In his 20s in Vienna, Beethoven was in sympathy with Bonaparte. He abandoned powdered wigs in favor of his own dark unruly hair and he was socially popular as a kind of revolutionary bad boy in the salons. He wasn’t yet deaf, he wore nice clothes even though he was poor because he was trying to prove himself. He was mainly a performer and improvisor, and the women thought he was cute. A to-do list of his from this time includes buying silk stockings and signing up for dancing lessons.
In Vienna it was very soon recognized that Beethoven had genius. In those days it wasn’t that you were a genius, but you had a genius, kind of like a household spirit, like a genie, that would enter you to inform you. this very much described Beethoven, who drew inspiration from Nature and felt he was a personal dialogue with the Divine.

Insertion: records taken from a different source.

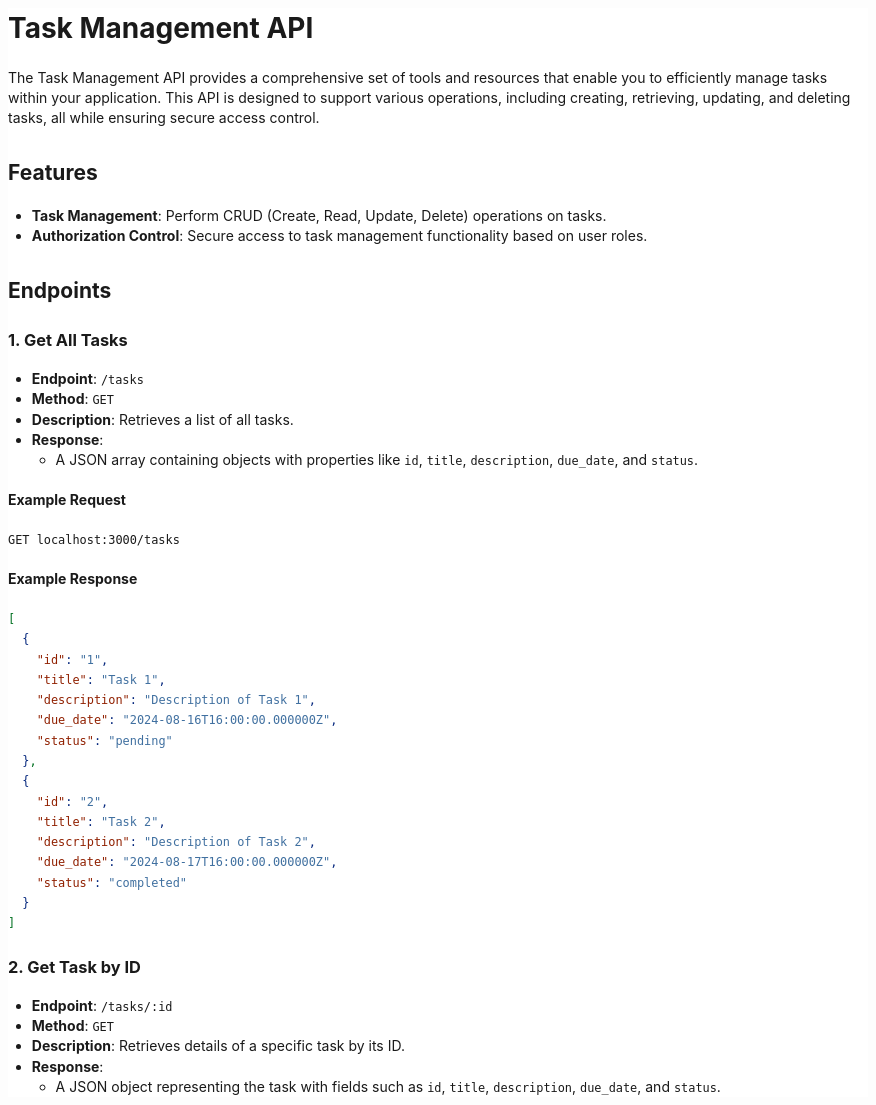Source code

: # Task Management API

The Task Management API provides a comprehensive set of tools and resources that enable you to efficiently manage tasks within your application. This API is designed to support various operations, including creating, retrieving, updating, and deleting tasks, all while ensuring secure access control.

## Features

- **Task Management**: Perform CRUD (Create, Read, Update, Delete) operations on tasks.
- **Authorization Control**: Secure access to task management functionality based on user roles.

## Endpoints

### 1. Get All Tasks
- **Endpoint**: `/tasks`
- **Method**: `GET`
- **Description**: Retrieves a list of all tasks.
- **Response**:
  - A JSON array containing objects with properties like `id`, `title`, `description`, `due_date`, and `status`.

#### Example Request
```http
GET localhost:3000/tasks
```

#### Example Response
```json
[
  {
    "id": "1",
    "title": "Task 1",
    "description": "Description of Task 1",
    "due_date": "2024-08-16T16:00:00.000000Z",
    "status": "pending"
  },
  {
    "id": "2",
    "title": "Task 2",
    "description": "Description of Task 2",
    "due_date": "2024-08-17T16:00:00.000000Z",
    "status": "completed"
  }
]
```

### 2. Get Task by ID
- **Endpoint**: `/tasks/:id`
- **Method**: `GET`
- **Description**: Retrieves details of a specific task by its ID.
- **Response**:
  - A JSON object representing the task with fields such as `id`, `title`, `description`, `due_date`, and `status`.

By the end of his life, Beethoven had become an almost stone deaf, famous but very eccentric and curmudgeonly individual. Many visitors from out of town dropped by his apartment as a kind of local landmark, and wrote accounts of how incredibly messy it was. Every morning, Beethoven composed, then went out for a walk, shouting at friends in the street. He took supper in a tavern, polished off a lot of wine, read the newspapers, and sometimes ended up ranting to others in the tavern about the sorry state of democracy.
ABOUT PIANOS:
The instrument that we now call the piano morphed hugely during Beethoven’s life. If you think of your very first internet device and your current one, you get the idea, except that pianos grew instead of shrinking. The first Beethoven’s sonata is written for a small, easily lifted piano that had five octaves and knee-lever pedals. The last sonata is for a much heavier piece of furniture: a six-and-a-half octave piano with foot pedals.